WHAT THE EXERCISE ASKS:
Nothing in the copy should be a picture; everything else in the listing is to be restated exactly.

ENTRIES PROVIDED:
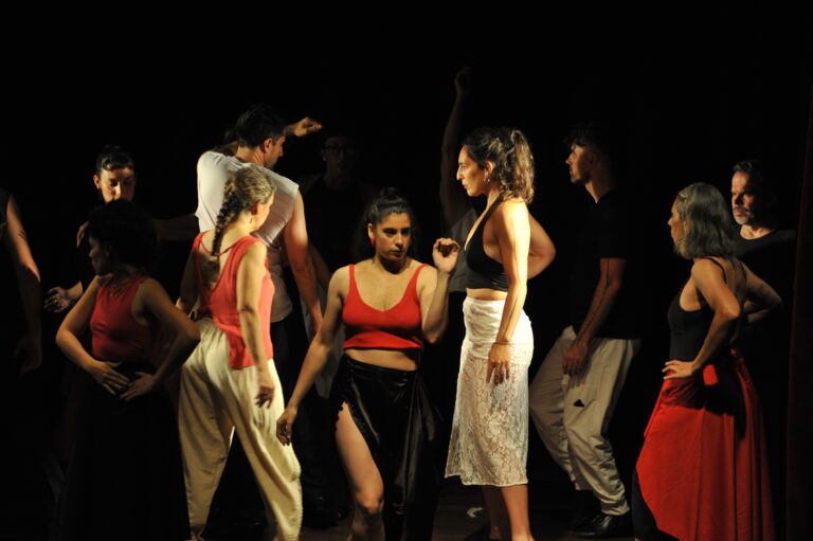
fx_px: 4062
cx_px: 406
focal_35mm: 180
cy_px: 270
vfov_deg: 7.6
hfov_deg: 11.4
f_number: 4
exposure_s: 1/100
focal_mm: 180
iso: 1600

SOLUTION TO THIS TASK:
fx_px: 4062
cx_px: 406
focal_35mm: 180
cy_px: 270
vfov_deg: 7.6
hfov_deg: 11.4
f_number: 4
exposure_s: 1/100
focal_mm: 180
iso: 1600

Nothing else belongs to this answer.